• WORK REQUIRED: Copy out, from the data below, each line in which the word "name" occurs.

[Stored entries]
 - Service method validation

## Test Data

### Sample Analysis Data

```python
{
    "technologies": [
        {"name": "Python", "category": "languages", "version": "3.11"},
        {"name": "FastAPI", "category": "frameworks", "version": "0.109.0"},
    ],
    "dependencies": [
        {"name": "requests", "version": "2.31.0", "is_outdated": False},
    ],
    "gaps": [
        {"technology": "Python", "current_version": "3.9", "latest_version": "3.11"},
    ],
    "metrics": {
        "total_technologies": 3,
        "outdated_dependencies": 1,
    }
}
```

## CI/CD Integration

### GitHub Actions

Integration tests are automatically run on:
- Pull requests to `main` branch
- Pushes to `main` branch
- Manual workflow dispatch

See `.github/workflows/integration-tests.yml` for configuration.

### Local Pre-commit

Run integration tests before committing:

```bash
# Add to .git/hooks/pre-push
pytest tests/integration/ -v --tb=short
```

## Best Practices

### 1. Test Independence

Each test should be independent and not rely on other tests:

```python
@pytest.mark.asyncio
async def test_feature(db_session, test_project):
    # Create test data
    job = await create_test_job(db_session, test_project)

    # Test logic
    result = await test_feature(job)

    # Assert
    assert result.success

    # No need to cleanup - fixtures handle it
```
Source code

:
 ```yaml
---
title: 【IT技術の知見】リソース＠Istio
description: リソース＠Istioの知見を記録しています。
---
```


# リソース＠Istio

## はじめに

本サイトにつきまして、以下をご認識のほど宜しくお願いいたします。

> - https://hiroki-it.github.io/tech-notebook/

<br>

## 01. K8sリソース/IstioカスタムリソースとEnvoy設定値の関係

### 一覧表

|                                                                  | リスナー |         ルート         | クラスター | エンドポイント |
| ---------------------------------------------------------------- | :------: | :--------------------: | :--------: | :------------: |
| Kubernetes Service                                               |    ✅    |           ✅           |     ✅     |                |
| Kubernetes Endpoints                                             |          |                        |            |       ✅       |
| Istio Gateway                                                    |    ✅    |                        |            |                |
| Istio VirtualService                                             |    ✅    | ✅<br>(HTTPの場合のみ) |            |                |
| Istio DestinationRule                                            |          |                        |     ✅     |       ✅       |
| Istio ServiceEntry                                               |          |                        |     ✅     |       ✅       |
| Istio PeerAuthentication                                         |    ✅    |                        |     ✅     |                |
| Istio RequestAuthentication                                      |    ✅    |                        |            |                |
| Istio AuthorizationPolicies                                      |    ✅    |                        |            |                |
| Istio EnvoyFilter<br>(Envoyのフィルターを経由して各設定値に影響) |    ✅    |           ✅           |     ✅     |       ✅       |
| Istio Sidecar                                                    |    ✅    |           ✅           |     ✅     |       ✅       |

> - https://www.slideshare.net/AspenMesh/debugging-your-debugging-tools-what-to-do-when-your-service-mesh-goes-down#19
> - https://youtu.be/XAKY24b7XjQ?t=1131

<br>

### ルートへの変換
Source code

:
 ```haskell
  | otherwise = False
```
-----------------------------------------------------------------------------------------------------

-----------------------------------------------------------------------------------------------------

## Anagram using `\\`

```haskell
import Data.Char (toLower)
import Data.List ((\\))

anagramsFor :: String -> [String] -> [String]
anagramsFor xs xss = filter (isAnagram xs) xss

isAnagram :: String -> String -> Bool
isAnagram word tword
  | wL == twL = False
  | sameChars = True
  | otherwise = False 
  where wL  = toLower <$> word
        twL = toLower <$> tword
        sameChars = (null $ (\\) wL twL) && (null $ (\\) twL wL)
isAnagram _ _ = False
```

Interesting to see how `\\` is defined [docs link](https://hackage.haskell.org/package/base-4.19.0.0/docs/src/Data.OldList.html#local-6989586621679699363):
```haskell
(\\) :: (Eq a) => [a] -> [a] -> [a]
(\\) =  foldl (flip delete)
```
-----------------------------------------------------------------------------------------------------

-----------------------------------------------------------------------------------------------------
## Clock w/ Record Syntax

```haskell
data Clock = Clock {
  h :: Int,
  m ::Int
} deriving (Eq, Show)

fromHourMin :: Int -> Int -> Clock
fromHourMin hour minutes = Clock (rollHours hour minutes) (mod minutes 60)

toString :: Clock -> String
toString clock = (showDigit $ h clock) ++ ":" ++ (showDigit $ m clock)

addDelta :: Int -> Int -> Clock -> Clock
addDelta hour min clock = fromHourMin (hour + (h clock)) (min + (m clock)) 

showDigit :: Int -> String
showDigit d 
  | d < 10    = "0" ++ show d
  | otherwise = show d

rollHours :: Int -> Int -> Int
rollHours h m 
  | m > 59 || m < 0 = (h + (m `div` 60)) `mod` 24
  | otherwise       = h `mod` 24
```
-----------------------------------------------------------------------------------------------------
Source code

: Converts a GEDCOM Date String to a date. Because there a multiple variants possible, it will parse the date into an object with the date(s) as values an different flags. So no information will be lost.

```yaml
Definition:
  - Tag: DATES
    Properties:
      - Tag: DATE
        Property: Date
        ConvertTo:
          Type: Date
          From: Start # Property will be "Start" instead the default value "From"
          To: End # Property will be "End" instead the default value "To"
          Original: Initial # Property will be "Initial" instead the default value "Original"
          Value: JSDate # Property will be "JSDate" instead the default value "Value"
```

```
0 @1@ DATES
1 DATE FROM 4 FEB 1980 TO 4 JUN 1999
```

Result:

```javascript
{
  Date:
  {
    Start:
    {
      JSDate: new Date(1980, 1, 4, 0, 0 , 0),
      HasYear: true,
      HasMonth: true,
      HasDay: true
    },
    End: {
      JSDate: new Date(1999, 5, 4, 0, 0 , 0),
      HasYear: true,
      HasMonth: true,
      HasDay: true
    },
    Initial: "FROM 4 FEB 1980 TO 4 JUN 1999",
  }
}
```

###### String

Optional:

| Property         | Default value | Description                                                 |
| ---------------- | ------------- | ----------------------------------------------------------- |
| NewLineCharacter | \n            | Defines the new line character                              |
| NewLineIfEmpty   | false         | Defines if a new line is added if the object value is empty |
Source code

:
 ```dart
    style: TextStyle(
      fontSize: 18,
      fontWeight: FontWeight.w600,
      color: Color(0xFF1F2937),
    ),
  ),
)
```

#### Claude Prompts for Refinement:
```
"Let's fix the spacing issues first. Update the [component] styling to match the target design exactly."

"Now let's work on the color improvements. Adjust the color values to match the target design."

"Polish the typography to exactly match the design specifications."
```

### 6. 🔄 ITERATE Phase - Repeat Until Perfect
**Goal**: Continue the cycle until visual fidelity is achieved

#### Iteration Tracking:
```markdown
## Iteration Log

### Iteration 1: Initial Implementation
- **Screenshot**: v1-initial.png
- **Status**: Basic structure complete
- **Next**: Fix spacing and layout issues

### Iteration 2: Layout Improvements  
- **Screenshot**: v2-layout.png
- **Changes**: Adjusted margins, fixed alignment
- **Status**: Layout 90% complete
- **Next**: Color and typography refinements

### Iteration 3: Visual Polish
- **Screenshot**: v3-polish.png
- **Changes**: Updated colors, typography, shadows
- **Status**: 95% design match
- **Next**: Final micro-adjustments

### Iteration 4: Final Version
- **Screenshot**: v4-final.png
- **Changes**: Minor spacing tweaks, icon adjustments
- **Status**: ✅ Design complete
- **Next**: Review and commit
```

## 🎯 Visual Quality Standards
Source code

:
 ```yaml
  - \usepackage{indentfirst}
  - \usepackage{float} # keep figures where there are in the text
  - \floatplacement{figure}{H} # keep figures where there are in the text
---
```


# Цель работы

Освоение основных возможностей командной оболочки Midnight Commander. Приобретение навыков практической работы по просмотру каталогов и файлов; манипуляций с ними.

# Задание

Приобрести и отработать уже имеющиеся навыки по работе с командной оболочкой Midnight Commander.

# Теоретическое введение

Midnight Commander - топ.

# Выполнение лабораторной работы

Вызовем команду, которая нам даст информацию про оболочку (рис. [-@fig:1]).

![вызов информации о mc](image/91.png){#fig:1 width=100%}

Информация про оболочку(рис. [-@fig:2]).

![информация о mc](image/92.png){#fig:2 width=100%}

• YOUR RESPONSE:
        {"name": "Python", "category": "languages", "version": "3.11"},
        {"name": "FastAPI", "category": "frameworks", "version": "0.109.0"},
        {"name": "requests", "version": "2.31.0", "is_outdated": False},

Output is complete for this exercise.